I’ve been having laptop troubles this week, so I’ve lost the Blur review I’ve been working on, so it’ll be a little while before I get a write up posted of last week’s Southend gig. In the meantime, you’re probably up to speed with how effective and moving a reunion their return is proving, courtesy of last night’s (annoyingly brief) Glastonbury highlights on the BBC. Today’s papers seem to echo my view; that although the band started ever so slightly slowly, before long they gelled perfectly, and played pretty much the perfect festival set. Here’s a quick run-down on the reports I’ve been reading in the Nationals…
Tim Jonze from the Guardian was fabulously impressed, choosing to contrast Blur’s hi-energy performance with the workmanlike sets of Neil Young and Bruce Springsteen. He writes:
"Tonight Blur are sticking their fingers up to dad-rock by falling in love all over again with the dumb art of playing pop music – and playing it loudly. Girls and Boys literally throbs with sordid energy, Song 2 sees the crowd threatening to pogo themselves off the earth's axis, and Parklife turns every man, woman and anarcho-crustie into a cockney geeza. It's hit after hit after hit. From She's So High to the Universal, via Popscene, For Tomorrow and Country House, it's nothing short of relentless.
(…) But for all their energy, it's the sad songs that work best: To the End, The Universal, This is a Low. Weirder still is the reaction to Tender, a song never really rated (at least by me) as a classic, transformed into a joyous hug-a-long that reverberates around the crowd after the first encore and the second encore.
It's at this point – when previously dismissed tracks acquire a new life of their own – that you realise something truly magical is going on. Because tonight's headline slot is not just about the music. It's not even about nostalgia. It's about friendship – and the truly heartwarming sight of two best friends throwing aside their differences and starting afresh."
Nick Hasted, writing for the Independent, noted the emotional undercurrent in the band’s performance, too:
"When Damon Albarn starts to grin five songs into their great Glastonbury comeback, Blur start to look like a band again. And when he breaks down weeping near the end, you know how much it meant. "Beetlebum" is the song where Albarn's errant guitarist and childhood friend Graham Coxon fizzes up his effects pedals, bassist Alex James starts to spin, fag dangling, and you remember Blur were the 1990s' great psychedelic band. (…) It is just before "This Is A Low", the best of Albarn's often deeply personal songs, that he sits on the stage and weeps, utterly overcome by all the times that have just been unstopped.

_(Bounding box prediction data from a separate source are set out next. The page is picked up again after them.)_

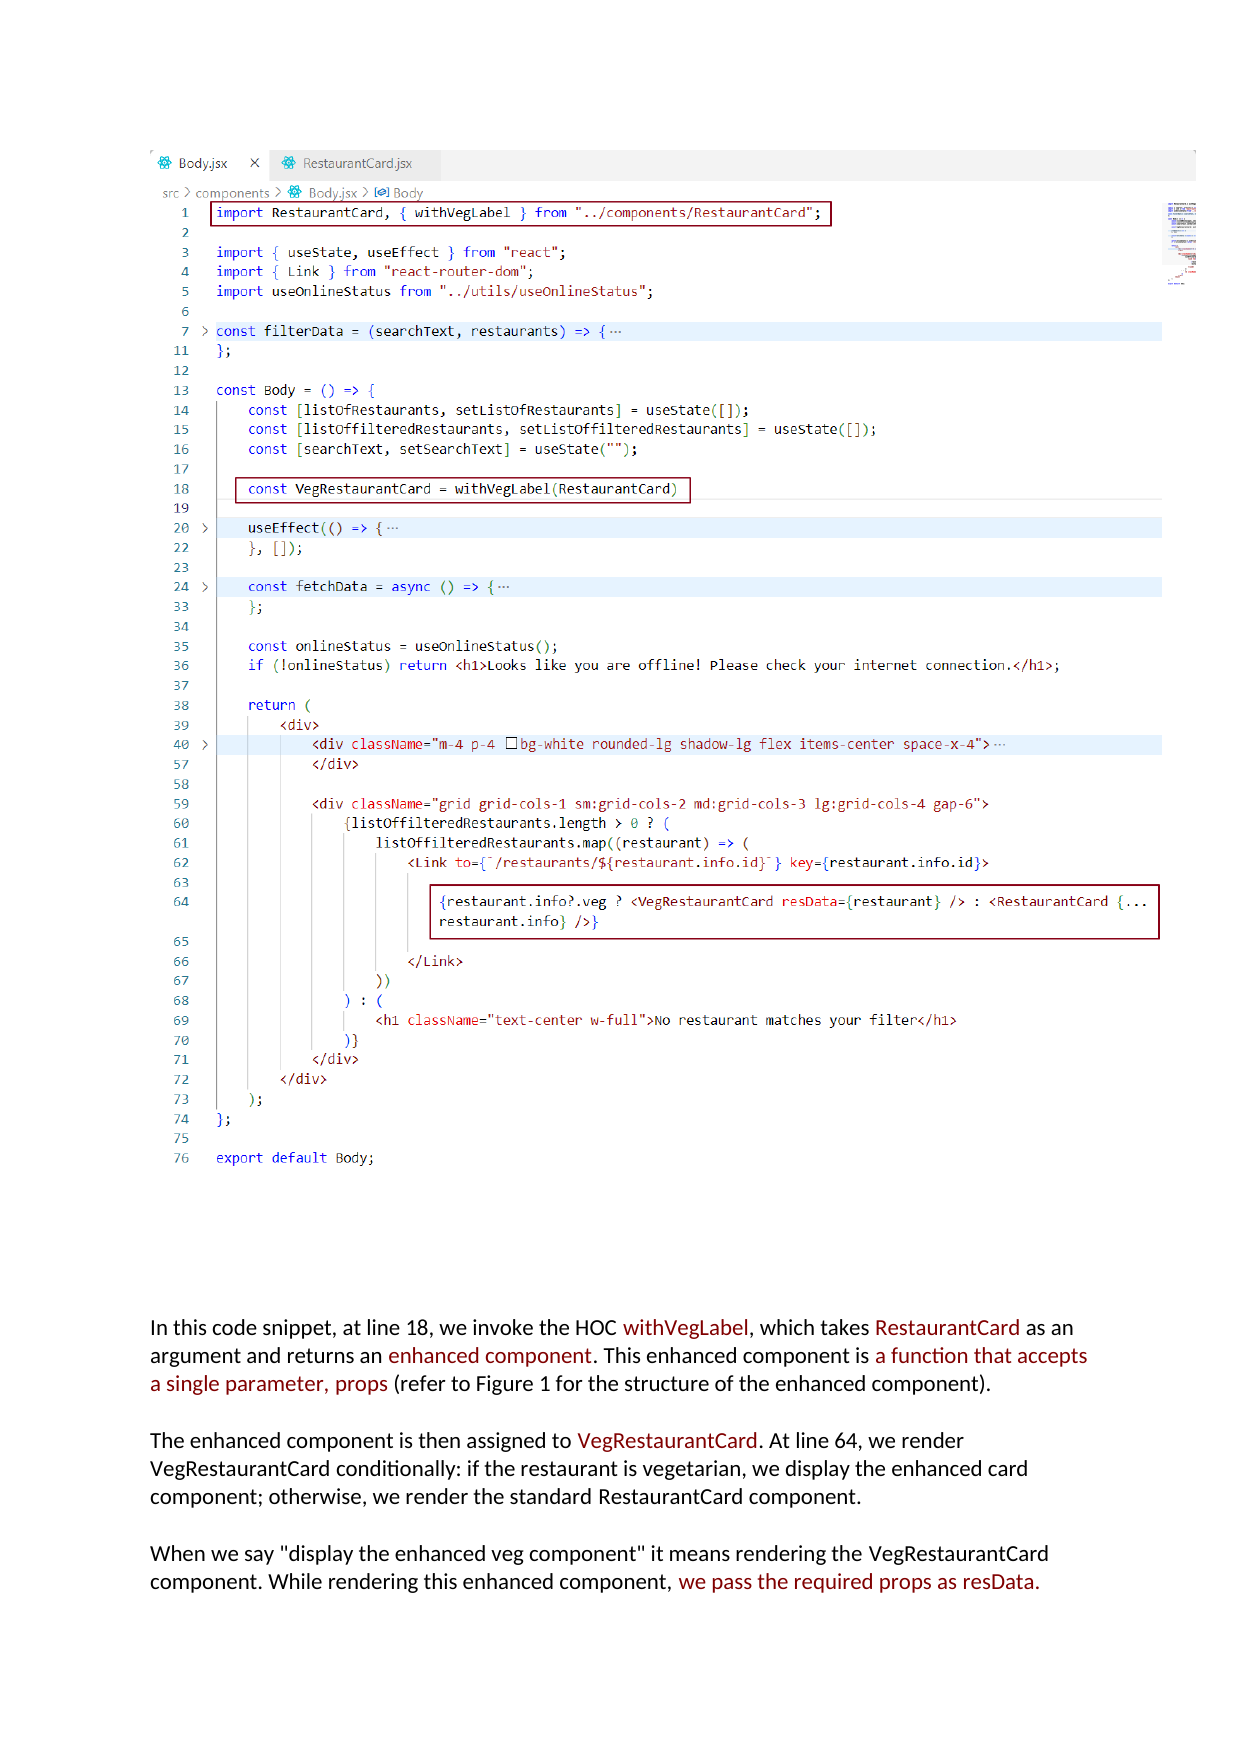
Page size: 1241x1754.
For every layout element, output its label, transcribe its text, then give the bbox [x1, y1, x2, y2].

text In this code snippet, at line 18, we invoke the HOC withVegLabel, which takes RestaurantCard as an argument and returns an enhanced component. This enhanced component is a function that accepts a single parameter, props (refer to Figure 1 for the structure of the enhanced component). [150, 1313, 1090, 1397]
text When we say "display the enhanced veg component" it means rendering the VegRestaurantCard component. While rendering this enhanced component, we pass the required props as resData. [150, 1539, 1090, 1595]
picture [150, 150, 1196, 1284]
text The enhanced component is then assigned to VegRestaurantCard. At line 64, we render VegRestaurantCard conditionally: if the restaurant is vegetarian, we display the enhanced card component; otherwise, we render the standard RestaurantCard component. [150, 1426, 1090, 1510]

Getting up to sing it is almost heroic."
Here’s Pete Paphides in the Times.
"As for Blur, a simple “Wow!” from Damon Albarn hinted at the scale of their reception. The love their music continues to inspire was measurable in countless moments: the sight of four fans who had gone to the trouble of dressing up as the sad-faced milk cartons in the video of 1999’s Coffee and TV; the spontaneous communal “Yesss!” that greeted Girls and Boys; the way almost everyone present continued to sing the “Oh my baby” refrain of Tender — even after a hair-raisingly beautiful seven-minute performance of the song — so that Blur eventually had to start Country House over it.
If there was one thing that the group’s warm-up gigs of the previous weeks had lacked, it was a fitting arena for Britain to show how much it had missed them.
Not here though. Not a chance. A guesting Phil Daniels came on for Parklife and 100,000 people absolutely bellowed the chorus into the night sky. It was perhaps at this point that our memory of how good they were intersected most dramatically with their readiness to confirm it. Had we just witnessed the greatest headlining set in the festival’s history? The eno-o-ormous sense of wellbeing that swept through Worthy Farm suggested we most definitely had."
And lastly, back in the Guardian, the most lyrical, evocative description of the lot, courtesy of Laura Barton.
"The audience, elated, even a touch delirious, wills them on; when Albarn's voice gives way a little in Beetlebum, the crowd rushes to catch it. Tender, one of the set's many highlights, is greeted with a warm rush of approval. "I'd forgotten they're a singalong band!" says the man to my right, as the band stops and starts, revs up the chorus once more and then falls silent, the sudden quiet filled by several thousand festival-goers softly singing the song's chorus: "Oh my baby," they lilt, "Oh my baby. Oh why. Oh why." It is one of the sweetest moments of the festival. Their efforts are duly rewarded with an ebulliant rendition of Country House, a song which acquires greater resonance here tonight for the muddy-booted masses. And for Alex James of course.
They haul out the hits: Parklife, This is a Low, To the End, to an increasingly enthusiastic reception. Returning to the stage for a rousing rendition of Song 2, and then again for The Universal, the band looks genuinely delighted as they look out over the flags, over the crowd with its sunburned noses and glitter-smeared faces, and peacock feathers in its hair, and far off to the countryside of Somerset and the floating candles flaring up into the sky. There is a pause as they seem to take in the magnificence of what they have done. And then comes the guitar, and the great singalong continues."